Data listing
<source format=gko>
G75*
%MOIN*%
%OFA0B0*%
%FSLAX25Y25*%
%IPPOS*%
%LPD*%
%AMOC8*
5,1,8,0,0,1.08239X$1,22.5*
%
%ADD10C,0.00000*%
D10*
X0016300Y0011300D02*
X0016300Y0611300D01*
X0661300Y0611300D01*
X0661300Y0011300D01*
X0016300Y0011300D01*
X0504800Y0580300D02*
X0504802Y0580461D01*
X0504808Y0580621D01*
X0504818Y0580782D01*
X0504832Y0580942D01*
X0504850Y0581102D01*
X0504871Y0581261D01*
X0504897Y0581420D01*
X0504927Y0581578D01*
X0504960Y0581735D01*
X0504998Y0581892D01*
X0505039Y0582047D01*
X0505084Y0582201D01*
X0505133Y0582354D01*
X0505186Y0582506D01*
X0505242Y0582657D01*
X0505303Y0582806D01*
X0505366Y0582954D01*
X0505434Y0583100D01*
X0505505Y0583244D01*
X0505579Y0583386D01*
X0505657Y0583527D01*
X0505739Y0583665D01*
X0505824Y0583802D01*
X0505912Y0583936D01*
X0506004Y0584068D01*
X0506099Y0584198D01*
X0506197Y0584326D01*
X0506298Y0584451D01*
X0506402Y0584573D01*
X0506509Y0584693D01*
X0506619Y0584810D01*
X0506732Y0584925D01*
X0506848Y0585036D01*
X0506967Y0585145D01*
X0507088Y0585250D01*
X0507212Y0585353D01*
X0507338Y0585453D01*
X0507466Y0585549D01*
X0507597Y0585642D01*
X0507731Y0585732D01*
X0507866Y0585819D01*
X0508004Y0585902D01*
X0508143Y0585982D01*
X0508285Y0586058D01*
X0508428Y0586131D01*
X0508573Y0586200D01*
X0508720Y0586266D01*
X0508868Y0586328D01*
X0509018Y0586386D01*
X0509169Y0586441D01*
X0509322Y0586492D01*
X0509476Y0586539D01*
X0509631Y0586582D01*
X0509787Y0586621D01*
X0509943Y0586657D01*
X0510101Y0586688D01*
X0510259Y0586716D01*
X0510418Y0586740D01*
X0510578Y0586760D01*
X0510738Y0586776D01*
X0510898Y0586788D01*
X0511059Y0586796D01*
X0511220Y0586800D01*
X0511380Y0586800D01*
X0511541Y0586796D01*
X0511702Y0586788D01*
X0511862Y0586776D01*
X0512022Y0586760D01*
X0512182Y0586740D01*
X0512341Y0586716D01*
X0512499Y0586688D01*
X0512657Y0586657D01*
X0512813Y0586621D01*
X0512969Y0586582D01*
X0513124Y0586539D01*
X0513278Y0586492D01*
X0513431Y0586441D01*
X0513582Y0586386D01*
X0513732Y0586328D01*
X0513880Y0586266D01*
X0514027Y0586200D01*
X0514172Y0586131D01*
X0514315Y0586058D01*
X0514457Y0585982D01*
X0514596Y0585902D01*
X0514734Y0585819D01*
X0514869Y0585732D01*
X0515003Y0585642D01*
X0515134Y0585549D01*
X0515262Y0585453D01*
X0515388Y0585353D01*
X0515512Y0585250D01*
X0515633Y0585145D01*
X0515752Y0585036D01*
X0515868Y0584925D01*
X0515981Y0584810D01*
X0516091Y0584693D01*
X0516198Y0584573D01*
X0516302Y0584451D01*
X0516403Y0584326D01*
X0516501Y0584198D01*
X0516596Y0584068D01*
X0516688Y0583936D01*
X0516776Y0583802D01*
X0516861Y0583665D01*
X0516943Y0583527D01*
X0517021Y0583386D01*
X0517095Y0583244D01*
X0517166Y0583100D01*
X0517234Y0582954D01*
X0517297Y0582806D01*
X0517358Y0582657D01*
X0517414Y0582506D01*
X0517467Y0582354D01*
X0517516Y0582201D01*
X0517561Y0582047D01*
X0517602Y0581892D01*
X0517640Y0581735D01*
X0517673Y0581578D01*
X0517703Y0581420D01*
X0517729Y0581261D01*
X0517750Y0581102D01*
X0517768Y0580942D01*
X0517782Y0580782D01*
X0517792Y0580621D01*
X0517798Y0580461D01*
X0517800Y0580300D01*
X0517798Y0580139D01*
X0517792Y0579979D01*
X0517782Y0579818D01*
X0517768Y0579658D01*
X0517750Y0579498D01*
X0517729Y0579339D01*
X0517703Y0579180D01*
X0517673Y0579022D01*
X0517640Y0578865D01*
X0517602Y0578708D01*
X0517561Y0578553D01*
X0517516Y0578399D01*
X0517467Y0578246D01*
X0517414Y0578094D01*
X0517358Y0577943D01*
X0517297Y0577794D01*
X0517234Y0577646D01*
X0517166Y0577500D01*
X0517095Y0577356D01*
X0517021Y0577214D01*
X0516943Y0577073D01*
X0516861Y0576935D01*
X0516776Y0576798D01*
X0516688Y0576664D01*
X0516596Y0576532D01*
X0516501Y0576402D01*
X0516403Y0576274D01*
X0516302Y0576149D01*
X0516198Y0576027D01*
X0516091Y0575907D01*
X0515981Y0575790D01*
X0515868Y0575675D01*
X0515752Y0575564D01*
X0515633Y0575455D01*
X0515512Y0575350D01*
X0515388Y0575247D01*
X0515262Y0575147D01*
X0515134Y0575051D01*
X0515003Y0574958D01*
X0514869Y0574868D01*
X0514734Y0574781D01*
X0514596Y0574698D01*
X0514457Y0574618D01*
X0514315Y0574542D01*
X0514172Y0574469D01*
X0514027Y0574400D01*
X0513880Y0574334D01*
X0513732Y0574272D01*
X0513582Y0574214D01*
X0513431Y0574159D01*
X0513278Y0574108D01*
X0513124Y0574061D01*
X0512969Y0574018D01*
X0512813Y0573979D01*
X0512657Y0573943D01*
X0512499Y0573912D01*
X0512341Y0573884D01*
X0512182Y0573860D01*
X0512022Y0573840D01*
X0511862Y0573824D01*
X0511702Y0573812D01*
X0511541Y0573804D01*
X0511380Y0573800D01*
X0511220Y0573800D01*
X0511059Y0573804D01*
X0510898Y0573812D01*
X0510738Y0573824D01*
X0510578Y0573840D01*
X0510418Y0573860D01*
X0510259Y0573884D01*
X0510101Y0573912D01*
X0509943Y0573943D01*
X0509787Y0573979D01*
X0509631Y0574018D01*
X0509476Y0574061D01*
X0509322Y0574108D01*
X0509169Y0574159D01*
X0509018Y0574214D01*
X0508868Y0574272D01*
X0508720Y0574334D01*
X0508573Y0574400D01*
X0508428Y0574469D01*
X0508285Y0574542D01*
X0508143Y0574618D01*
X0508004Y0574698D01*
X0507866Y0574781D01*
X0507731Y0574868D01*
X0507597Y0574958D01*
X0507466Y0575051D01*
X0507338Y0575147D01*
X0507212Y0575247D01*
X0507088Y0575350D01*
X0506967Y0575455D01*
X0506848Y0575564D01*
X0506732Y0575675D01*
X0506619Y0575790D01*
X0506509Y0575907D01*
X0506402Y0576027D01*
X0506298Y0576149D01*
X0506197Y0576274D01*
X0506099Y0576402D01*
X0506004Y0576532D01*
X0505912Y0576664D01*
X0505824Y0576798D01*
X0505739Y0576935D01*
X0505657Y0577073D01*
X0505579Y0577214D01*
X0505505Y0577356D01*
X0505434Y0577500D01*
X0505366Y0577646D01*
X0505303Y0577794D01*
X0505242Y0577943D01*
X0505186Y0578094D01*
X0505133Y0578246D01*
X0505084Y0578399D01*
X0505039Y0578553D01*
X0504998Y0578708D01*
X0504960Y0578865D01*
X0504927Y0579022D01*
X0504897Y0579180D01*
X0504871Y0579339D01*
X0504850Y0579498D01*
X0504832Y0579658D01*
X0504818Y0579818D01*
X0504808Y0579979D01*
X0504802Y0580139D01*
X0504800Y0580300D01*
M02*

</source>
--
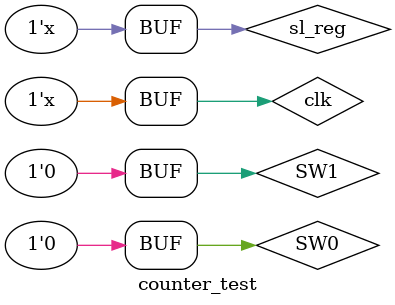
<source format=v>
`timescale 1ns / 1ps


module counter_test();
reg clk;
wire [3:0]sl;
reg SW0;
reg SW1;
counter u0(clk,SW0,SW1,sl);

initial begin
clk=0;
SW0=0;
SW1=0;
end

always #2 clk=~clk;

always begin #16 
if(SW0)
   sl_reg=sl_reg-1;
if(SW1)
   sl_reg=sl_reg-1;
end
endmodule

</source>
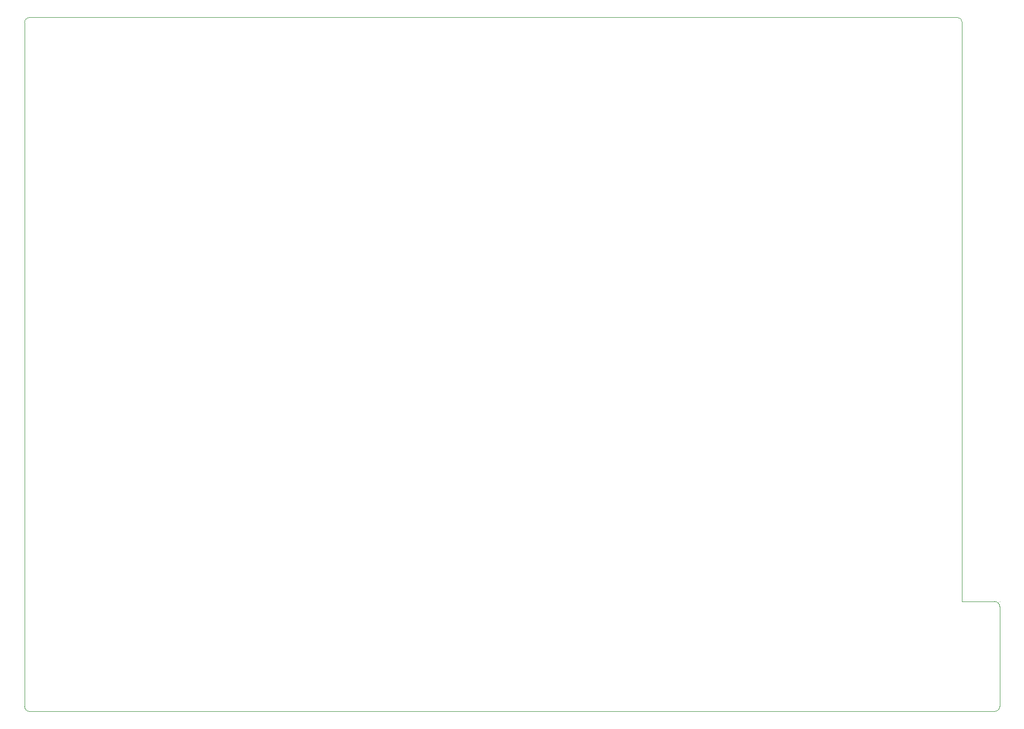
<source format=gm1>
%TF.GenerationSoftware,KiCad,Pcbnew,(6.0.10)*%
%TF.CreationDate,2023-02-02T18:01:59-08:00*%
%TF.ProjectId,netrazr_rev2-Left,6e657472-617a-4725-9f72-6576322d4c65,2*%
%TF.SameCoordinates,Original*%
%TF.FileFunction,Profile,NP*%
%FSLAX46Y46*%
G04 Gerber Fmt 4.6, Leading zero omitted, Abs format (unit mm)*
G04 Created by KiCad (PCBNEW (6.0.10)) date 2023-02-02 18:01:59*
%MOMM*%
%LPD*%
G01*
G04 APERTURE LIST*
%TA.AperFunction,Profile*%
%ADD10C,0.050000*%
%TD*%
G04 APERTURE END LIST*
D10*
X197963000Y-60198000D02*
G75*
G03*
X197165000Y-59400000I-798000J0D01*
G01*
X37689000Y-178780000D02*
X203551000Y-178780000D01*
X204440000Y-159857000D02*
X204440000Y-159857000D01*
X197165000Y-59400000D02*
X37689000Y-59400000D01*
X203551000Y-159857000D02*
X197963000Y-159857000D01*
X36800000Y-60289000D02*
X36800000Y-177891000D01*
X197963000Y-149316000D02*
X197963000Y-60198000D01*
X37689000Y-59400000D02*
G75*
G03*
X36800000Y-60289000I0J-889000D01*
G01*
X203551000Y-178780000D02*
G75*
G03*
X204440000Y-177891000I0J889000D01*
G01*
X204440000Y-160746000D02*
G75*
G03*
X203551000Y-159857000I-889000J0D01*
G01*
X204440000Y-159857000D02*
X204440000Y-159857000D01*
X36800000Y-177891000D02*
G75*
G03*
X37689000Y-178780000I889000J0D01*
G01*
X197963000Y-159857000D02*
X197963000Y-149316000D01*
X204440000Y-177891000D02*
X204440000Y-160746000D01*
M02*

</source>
---
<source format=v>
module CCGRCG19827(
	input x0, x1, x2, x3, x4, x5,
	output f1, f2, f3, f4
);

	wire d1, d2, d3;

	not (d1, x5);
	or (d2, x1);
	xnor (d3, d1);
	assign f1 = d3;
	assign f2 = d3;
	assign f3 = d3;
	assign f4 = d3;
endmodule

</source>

Exercise aim
Give the exact lines, and only those, from the line containing "X0506402Y0576027D01*" through the line containing "X0505084Y0578399D01*" in the entries above.

Reply
X0506402Y0576027D01*
X0506298Y0576149D01*
X0506197Y0576274D01*
X0506099Y0576402D01*
X0506004Y0576532D01*
X0505912Y0576664D01*
X0505824Y0576798D01*
X0505739Y0576935D01*
X0505657Y0577073D01*
X0505579Y0577214D01*
X0505505Y0577356D01*
X0505434Y0577500D01*
X0505366Y0577646D01*
X0505303Y0577794D01*
X0505242Y0577943D01*
X0505186Y0578094D01*
X0505133Y0578246D01*
X0505084Y0578399D01*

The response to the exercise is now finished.